“Concrete Problems in AI Safety” was submitted to arXiv on June 21, 2016 by Dario Amodei, Chris Olah, Jacob Steinhardt, Paul Christiano, John Schulman, and Dan Mane, researchers then at Google Brain, OpenAI, and Stanford. It became one of the most cited and influential AI safety papers, in part because it deliberately moved the discussion away from long-term speculation and toward research problems that can be studied in current systems.
The paper frames safety in terms of “accidents,” defined as unintended and harmful behavior that emerges from a poorly specified objective or a flawed learning process. It organizes the field around five concrete problems. Avoiding negative side effects asks how to keep a system from disrupting its environment while pursuing a narrow goal. Avoiding reward hacking concerns systems that satisfy the letter of a reward signal without achieving its intent. Scalable oversight addresses how to train a system when evaluating its behavior is expensive. Safe exploration concerns how a learning agent can try new actions without causing harm.
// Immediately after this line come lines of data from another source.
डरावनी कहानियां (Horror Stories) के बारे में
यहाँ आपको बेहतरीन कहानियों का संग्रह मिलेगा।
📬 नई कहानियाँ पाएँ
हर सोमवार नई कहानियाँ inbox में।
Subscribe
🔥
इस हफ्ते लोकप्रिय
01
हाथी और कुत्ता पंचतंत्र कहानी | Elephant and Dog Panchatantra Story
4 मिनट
And robustness to distributional shift asks how a system can behave safely when the world it meets differs from its training data.
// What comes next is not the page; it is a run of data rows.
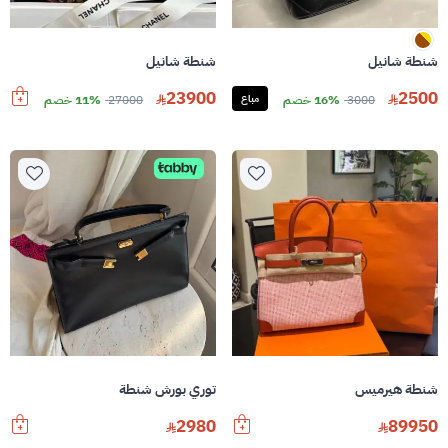
شنطة شانيل
شنطة شانيل
23900
2500
3000
16% خصم
مباع
27000
11% خصم
شنطة هيرميس
توري بورش شنطة
2980
89950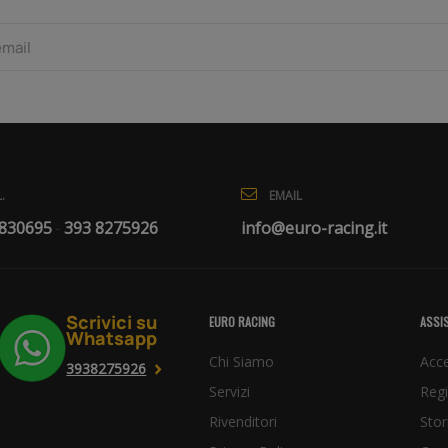
EMAIL
.
info@euro-racing.it
 830695
393 8275926
-
Scrivici su
EURO RACING
ASSIS
Whatsapp
Chi Siamo
Acce
3938275926
Servizi
Regi
Rivenditori
Stor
For each problem the authors review existing work and propose research directions, treating safety as a practical engineering agenda rather than a philosophical one. A running example is a cleaning robot whose tasks make each failure mode tangible - for instance, a robot that knocks over a vase because nothing penalized the side effect, or one that hides messes rather than cleaning them.
The framing proved durable. The five categories shaped subsequent empirical safety research, and the paper’s coauthors went on to lead major safety efforts: Amodei later co-founded Anthropic, and Christiano became an influential figure in alignment research and in US AI safety policy.